#### [EXTRACTED RECORDS]
┏━━

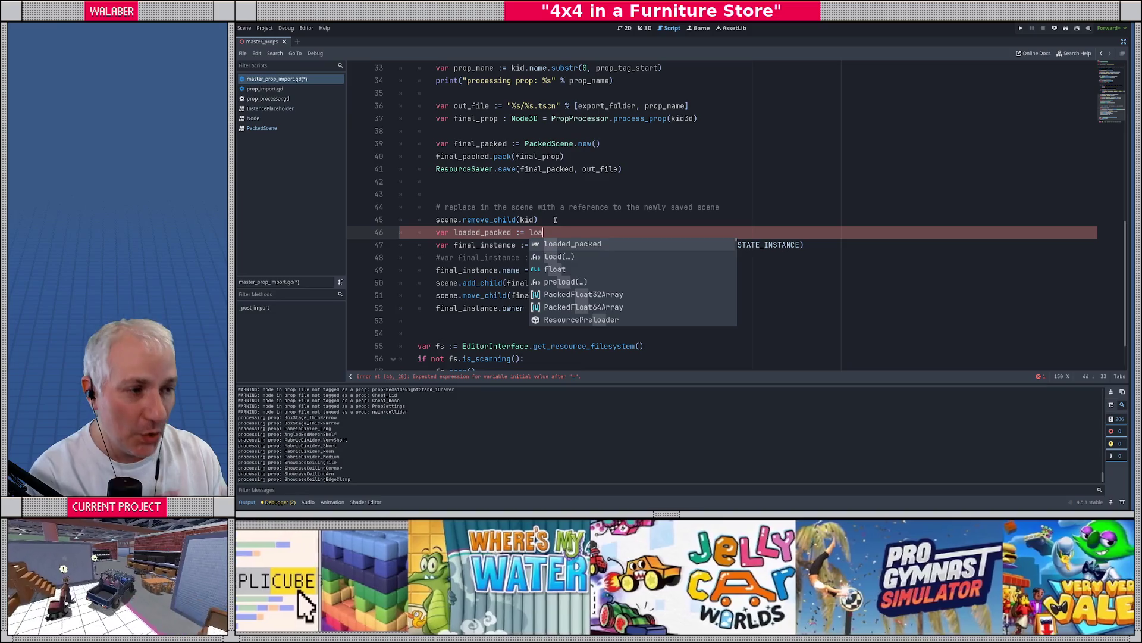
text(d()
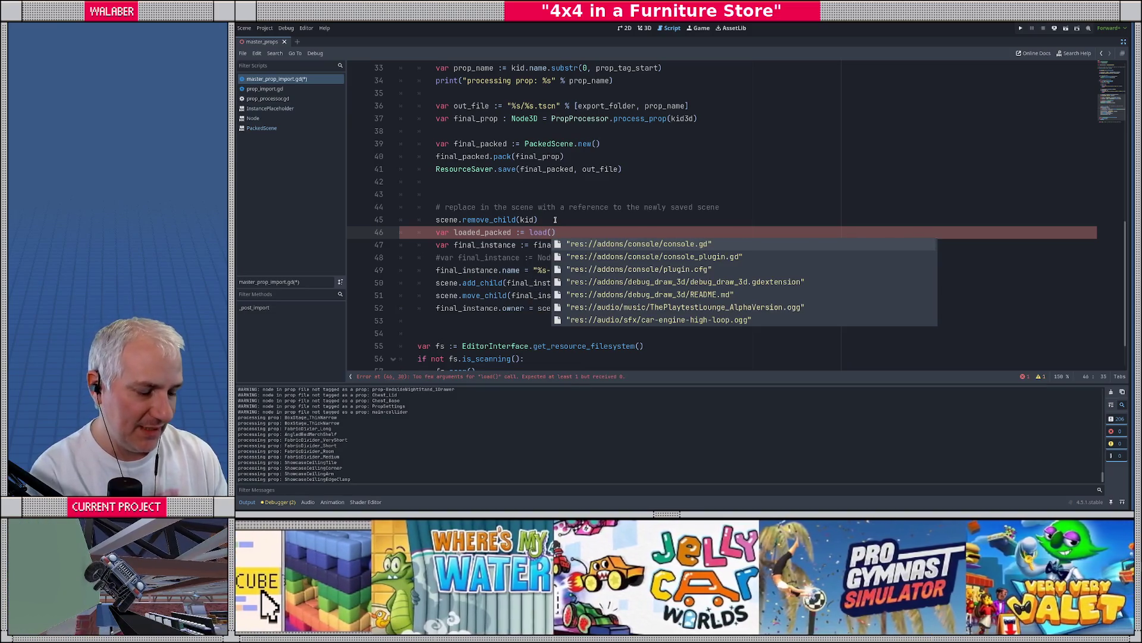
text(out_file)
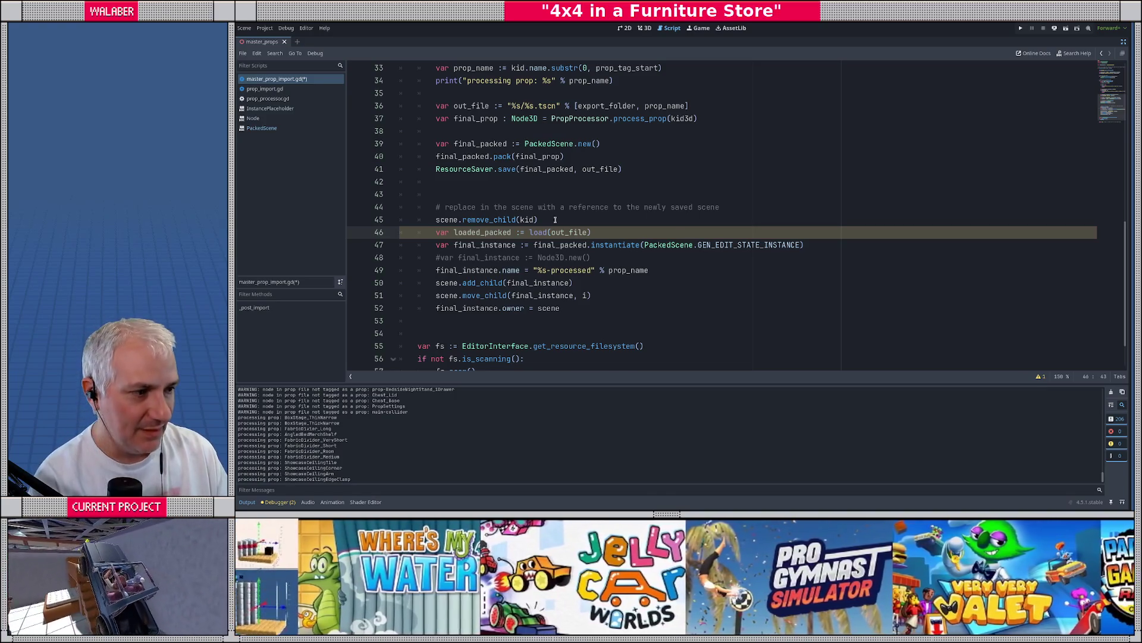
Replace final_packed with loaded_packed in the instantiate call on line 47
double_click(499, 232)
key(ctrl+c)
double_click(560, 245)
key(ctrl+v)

┗━━
┏━━

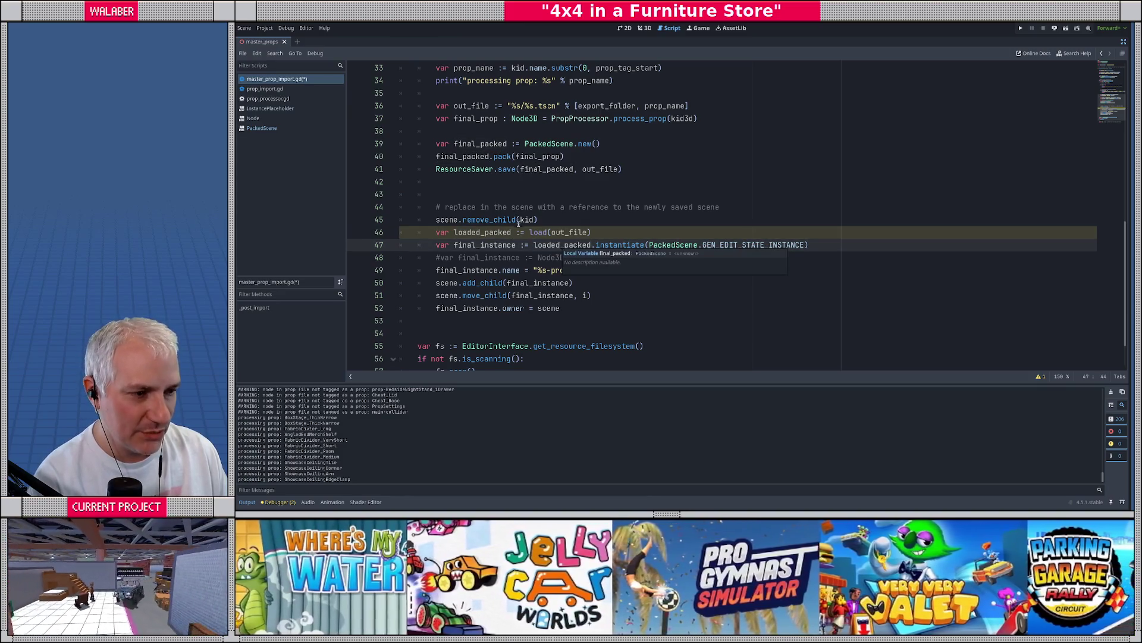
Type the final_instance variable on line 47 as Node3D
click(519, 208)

┗━━

#### [ASSIGNED TASK]
Return only the lines between the one holding "Type the final_instance" and the one holding "click(519, 208)", inclusive, exactly as they appear above.

#### [RESPONSE]
Type the final_instance variable on line 47 as Node3D
click(519, 208)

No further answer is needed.